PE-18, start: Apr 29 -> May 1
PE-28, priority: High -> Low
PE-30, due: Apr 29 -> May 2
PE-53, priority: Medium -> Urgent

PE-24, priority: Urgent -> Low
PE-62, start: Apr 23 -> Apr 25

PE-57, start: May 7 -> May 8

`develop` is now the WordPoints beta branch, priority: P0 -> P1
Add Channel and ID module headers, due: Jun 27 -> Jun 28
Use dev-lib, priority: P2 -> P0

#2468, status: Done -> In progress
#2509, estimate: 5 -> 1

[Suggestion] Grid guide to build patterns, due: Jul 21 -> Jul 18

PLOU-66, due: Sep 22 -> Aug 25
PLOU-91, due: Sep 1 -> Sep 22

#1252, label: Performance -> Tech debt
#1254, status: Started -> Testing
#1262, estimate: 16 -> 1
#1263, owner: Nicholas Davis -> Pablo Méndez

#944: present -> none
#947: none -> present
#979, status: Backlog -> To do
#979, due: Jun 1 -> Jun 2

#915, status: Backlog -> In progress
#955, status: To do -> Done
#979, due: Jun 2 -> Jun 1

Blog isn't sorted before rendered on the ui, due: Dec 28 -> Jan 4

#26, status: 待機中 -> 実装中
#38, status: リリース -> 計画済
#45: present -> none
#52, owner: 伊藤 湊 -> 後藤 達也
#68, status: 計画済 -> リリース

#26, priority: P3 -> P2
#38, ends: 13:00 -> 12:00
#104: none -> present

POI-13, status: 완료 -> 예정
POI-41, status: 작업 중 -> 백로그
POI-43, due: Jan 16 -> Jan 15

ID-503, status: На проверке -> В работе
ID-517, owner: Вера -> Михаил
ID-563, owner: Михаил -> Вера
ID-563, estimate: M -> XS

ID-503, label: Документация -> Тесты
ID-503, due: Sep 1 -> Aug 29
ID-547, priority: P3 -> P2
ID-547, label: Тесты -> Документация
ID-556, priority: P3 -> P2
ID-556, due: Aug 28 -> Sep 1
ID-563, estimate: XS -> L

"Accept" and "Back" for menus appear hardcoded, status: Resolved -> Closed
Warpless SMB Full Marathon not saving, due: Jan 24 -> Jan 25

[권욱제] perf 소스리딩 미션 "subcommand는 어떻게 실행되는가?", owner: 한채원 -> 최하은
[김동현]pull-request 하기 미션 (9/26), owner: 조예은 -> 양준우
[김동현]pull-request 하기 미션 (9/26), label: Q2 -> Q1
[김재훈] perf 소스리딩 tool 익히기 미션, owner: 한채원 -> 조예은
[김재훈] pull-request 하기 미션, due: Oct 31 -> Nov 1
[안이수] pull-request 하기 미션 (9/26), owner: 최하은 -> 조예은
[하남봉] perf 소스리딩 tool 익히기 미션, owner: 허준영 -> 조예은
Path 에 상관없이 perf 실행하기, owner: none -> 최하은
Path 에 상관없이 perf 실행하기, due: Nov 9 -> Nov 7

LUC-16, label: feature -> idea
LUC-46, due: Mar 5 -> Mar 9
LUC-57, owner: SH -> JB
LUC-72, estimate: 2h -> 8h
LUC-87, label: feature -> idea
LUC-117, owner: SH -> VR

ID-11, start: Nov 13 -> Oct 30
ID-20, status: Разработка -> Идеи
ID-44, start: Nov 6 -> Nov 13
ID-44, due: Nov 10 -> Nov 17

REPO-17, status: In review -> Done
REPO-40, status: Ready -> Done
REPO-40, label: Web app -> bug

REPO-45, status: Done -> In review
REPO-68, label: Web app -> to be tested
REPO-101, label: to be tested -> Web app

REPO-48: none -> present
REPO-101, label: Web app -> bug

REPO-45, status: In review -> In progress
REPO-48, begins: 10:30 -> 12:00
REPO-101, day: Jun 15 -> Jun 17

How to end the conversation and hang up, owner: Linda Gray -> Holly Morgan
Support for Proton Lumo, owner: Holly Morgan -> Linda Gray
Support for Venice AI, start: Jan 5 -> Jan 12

---------------

THE PROBLEM >> Word for word, restate the lines above from the line containing "#68, status: 計画済 -> リリース" through the line containing "Warpless SMB Full", with both included and nothing else.

SOLUTION FOR THIS EXERCISE >>
#68, status: 計画済 -> リリース

#26, priority: P3 -> P2
#38, ends: 13:00 -> 12:00
#104: none -> present

POI-13, status: 완료 -> 예정
POI-41, status: 작업 중 -> 백로그
POI-43, due: Jan 16 -> Jan 15

ID-503, status: На проверке -> В работе
ID-517, owner: Вера -> Михаил
ID-563, owner: Михаил -> Вера
ID-563, estimate: M -> XS

ID-503, label: Документация -> Тесты
ID-503, due: Sep 1 -> Aug 29
ID-547, priority: P3 -> P2
ID-547, label: Тесты -> Документация
ID-556, priority: P3 -> P2
ID-556, due: Aug 28 -> Sep 1
ID-563, estimate: XS -> L

"Accept" and "Back" for menus appear hardcoded, status: Resolved -> Closed
Warpless SMB Full Marathon not saving, due: Jan 24 -> Jan 25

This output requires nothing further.